> **Work to complete**
From the entries below, transcribe exactly the lines between the line holding "Data: a fruit" and the line holding "Views: 3d (2", inclusive; skip all other lines.

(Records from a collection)
== Segment start ==
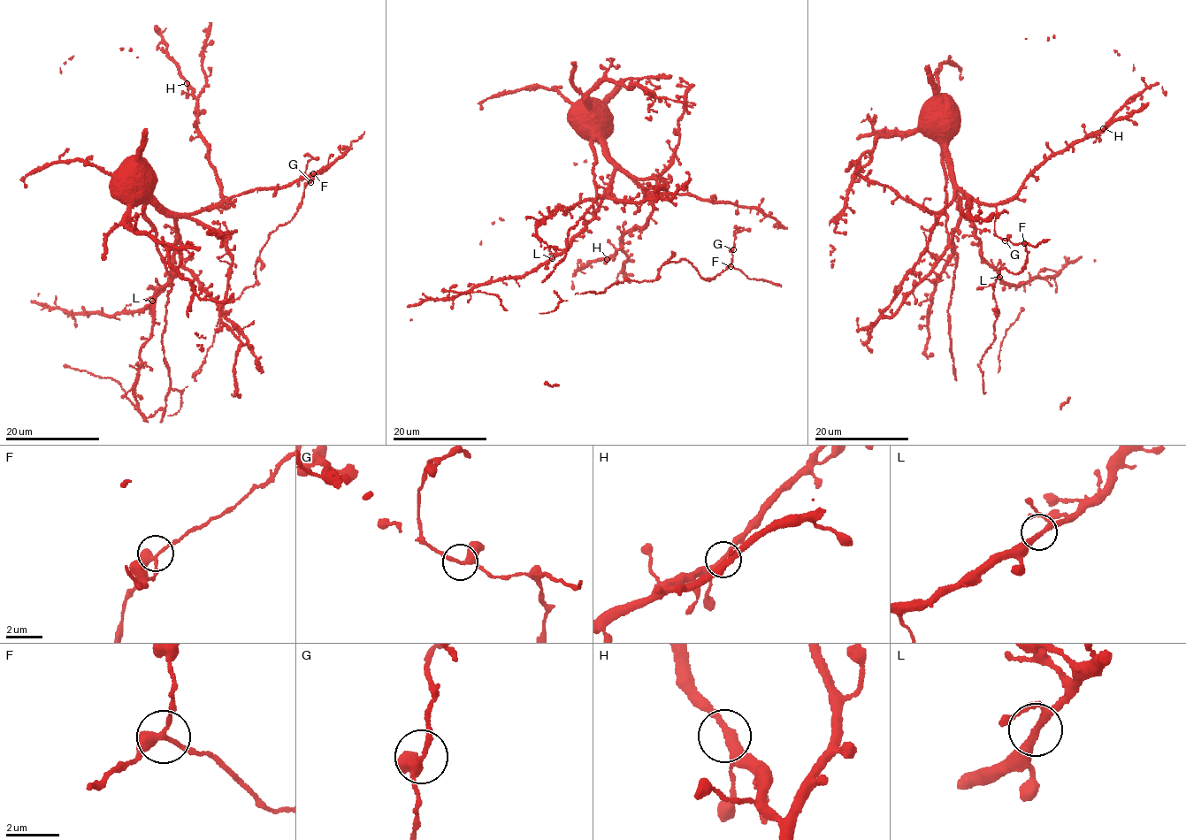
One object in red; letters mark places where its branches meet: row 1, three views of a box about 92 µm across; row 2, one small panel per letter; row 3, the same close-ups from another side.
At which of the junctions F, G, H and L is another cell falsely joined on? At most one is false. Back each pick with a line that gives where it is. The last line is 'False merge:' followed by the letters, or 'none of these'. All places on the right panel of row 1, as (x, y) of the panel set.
False merge: none of these

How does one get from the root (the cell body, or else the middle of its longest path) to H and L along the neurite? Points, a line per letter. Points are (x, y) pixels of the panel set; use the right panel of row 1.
H: (928, 113), (950, 137), (954, 182), (990, 204), (1007, 203), (1054, 153), (1103, 128)
L: (928, 113), (946, 157), (960, 210), (973, 225), (975, 238), (979, 240), (981, 259), (999, 277)

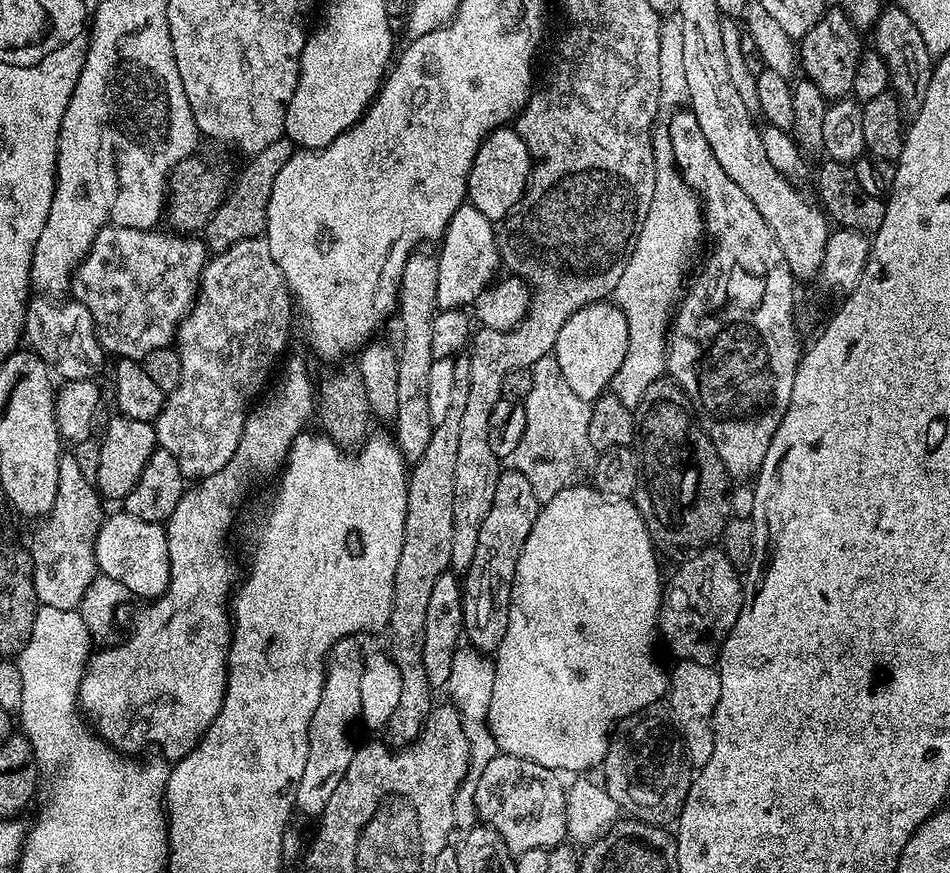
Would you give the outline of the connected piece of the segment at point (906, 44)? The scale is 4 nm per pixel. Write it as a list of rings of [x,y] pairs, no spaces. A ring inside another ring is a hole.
[[[895,6],[884,7],[880,17],[876,19],[875,32],[874,51],[886,62],[889,87],[899,101],[901,111],[910,116],[915,115],[925,100],[932,77],[934,58],[930,50],[926,50],[926,42],[922,42],[922,34],[914,26],[914,22],[910,22],[910,14],[906,14],[906,10]]]

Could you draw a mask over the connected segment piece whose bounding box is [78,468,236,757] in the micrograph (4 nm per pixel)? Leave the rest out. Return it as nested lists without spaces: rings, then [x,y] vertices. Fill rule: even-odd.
[[[228,468],[218,470],[218,474],[207,476],[182,494],[174,514],[166,521],[169,584],[165,592],[137,614],[128,640],[91,653],[78,700],[83,715],[92,719],[95,733],[117,750],[157,744],[160,748],[176,748],[177,757],[185,756],[199,744],[222,706],[228,681],[228,643],[232,640],[229,604],[234,592],[232,560],[224,545],[236,520],[236,504],[228,500],[229,474]]]

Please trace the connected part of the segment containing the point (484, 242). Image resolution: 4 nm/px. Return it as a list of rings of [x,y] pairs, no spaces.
[[[465,202],[458,210],[454,210],[454,218],[450,218],[439,248],[440,252],[438,251],[436,256],[438,262],[437,309],[464,310],[475,305],[478,294],[482,294],[485,288],[493,283],[492,275],[495,274],[496,268],[501,267],[498,232],[493,221],[488,220],[486,214],[478,214],[474,205]]]

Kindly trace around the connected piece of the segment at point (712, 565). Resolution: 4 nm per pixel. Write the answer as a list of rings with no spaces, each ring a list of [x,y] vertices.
[[[709,546],[691,553],[662,588],[658,636],[677,661],[715,665],[720,648],[744,605],[741,573],[719,547]]]

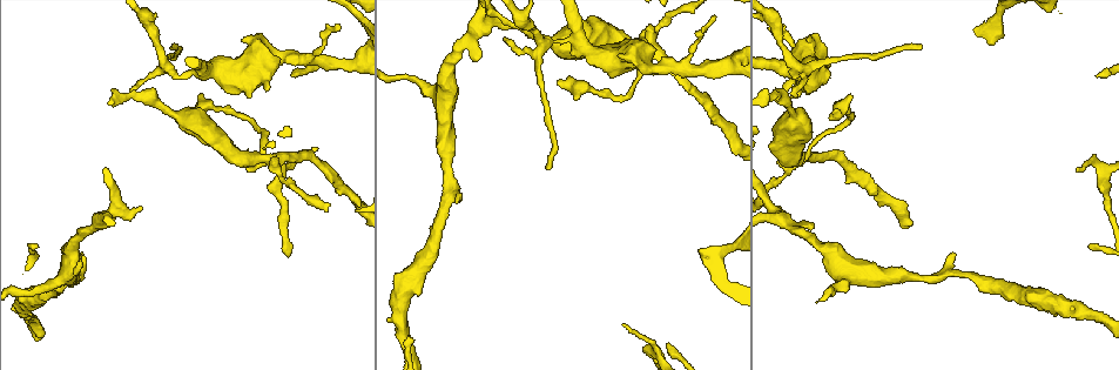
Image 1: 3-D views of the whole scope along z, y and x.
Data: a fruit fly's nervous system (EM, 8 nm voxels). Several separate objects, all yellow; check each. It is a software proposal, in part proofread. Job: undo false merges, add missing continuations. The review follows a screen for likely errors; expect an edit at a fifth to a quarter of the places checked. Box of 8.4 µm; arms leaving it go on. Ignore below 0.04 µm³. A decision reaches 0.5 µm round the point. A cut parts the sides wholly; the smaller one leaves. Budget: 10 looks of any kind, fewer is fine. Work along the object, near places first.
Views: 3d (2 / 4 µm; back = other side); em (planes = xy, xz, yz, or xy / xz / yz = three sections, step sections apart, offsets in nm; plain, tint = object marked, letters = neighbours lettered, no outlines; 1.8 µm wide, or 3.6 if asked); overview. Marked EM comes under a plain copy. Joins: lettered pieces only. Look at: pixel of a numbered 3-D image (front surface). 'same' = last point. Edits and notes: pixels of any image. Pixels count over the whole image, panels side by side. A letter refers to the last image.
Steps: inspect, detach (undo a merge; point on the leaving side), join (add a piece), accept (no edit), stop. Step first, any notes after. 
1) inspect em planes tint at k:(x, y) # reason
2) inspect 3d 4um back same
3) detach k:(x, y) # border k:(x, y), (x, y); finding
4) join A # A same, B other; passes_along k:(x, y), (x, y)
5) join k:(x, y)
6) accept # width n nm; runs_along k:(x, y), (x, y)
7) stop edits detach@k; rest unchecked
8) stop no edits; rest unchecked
== Segment end ==
> **Your solution**
Data: a fruit fly's nervous system (EM, 8 nm voxels). Several separate objects, all yellow; check each. It is a software proposal, in part proofread. Job: undo false merges, add missing continuations. The review follows a screen for likely errors; expect an edit at a fifth to a quarter of the places checked. Box of 8.4 µm; arms leaving it go on. Ignore below 0.04 µm³. A decision reaches 0.5 µm round the point. A cut parts the sides wholly; the smaller one leaves. Budget: 10 looks of any kind, fewer is fine. Work along the object, near places first.
Views: 3d (2 / 4 µm; back = other side); em (planes = xy, xz, yz, or xy / xz / yz = three sections, step sections apart, offsets in nm; plain, tint = object marked, letters = neighbours lettered, no outlines; 1.8 µm wide, or 3.6 if asked); overview. Marked EM comes under a plain copy. Joins: lettered pieces only. Look at: pixel of a numbered 3-D image (front surface). 'same' = last point. Edits and notes: pixels of any image. Pixels count over the whole image, panels side by side. A letter refers to the last image.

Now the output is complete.